● **Text to read**:
Postby promethean75 » Mon Feb 10, 2020 6:09 pm

antithesis. on the comparison of stirner and nietzsche. stirner was no where near as popular and widely read as nietzsche... but the moment you read stirner, you realize that he was nietzsche before nietzsche was nietzsche. ideas so similar it is suspected by many that N had read S, although there's no definitive proof. some even go so far as to say he plagiarized him.

but what you find once you strip all the romantic garnishing away from the ubermench is striner's voluntary egoist and 'unique one'. for stirner the highest type would be anarchistic and oppose any kind of formation of 'state'... for nietzsche the highest type - a description that often changed throughout his writing - was originally the master statesman, the establisher of great states, etc. but if you follow nietzsche's thoughts you find him eventually appear to lose both hope and interest in politics and redefine the ubermensch to be independent of his original master/slave morality; the overman was no longer concerned with 'leading' and instead sought to emancipate himself from the dirty business of politics, so to speak. he most likely felt that statecraft would inevitably lead to fascism and nationalism - which he despised - but maintained the idea that the higher type still must not be reduced to the simple citizen. hence, he wouldn't lead or follow. now you see here a big ass circle in the development of the idea... one that ends up back at stirner's formula.

● **Data extract**:

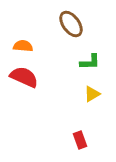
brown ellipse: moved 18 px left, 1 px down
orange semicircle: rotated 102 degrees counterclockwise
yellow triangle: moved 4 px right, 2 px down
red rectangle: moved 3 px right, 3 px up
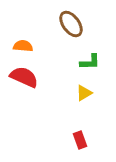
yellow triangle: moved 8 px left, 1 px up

* * *

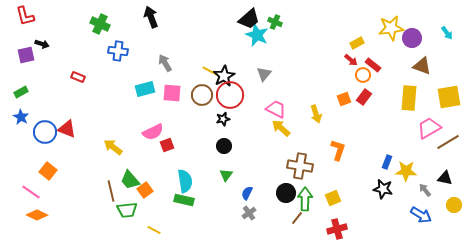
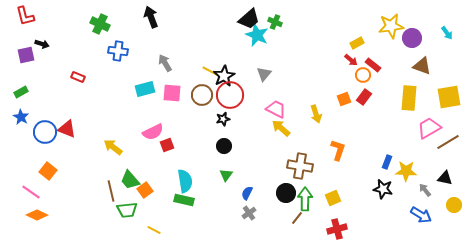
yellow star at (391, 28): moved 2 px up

● **Problem details**:
Extend the forum post comparing Stirner and Nietzsche, picking up right after its final sentence.

● **The result**:
so what i see is a unique relationship between these two beasts. nietzsche was an undeniably smarter and more elaborate thinker/writer, but because of this complexity he lacked the sinewy strength and solidness that stirner had. perhaps because stirner was simpler and much more skeptical of philosophical thinking in general, he wasn't able to complicate the concept of the higher type as nietzsche did. in the end, when nietzsche arrived back at stirner, we can only ask 'you had to do it the hard way, didn't ya, fritz?'

what really happened was N refused to embrace nihilism (which he was consciously trying to avoid), while stirner reveled in it. the natural consequence of N's refusal, while also acknowledging the complete loss of objective values in the world, was to try and do the impossible; replace those lost values with new, subjective values to be declared law and sanctioned by the master, ubermensch type, for the purposes of elevating mankind to new heights. in a word, creating and forcing new objective values onto the world.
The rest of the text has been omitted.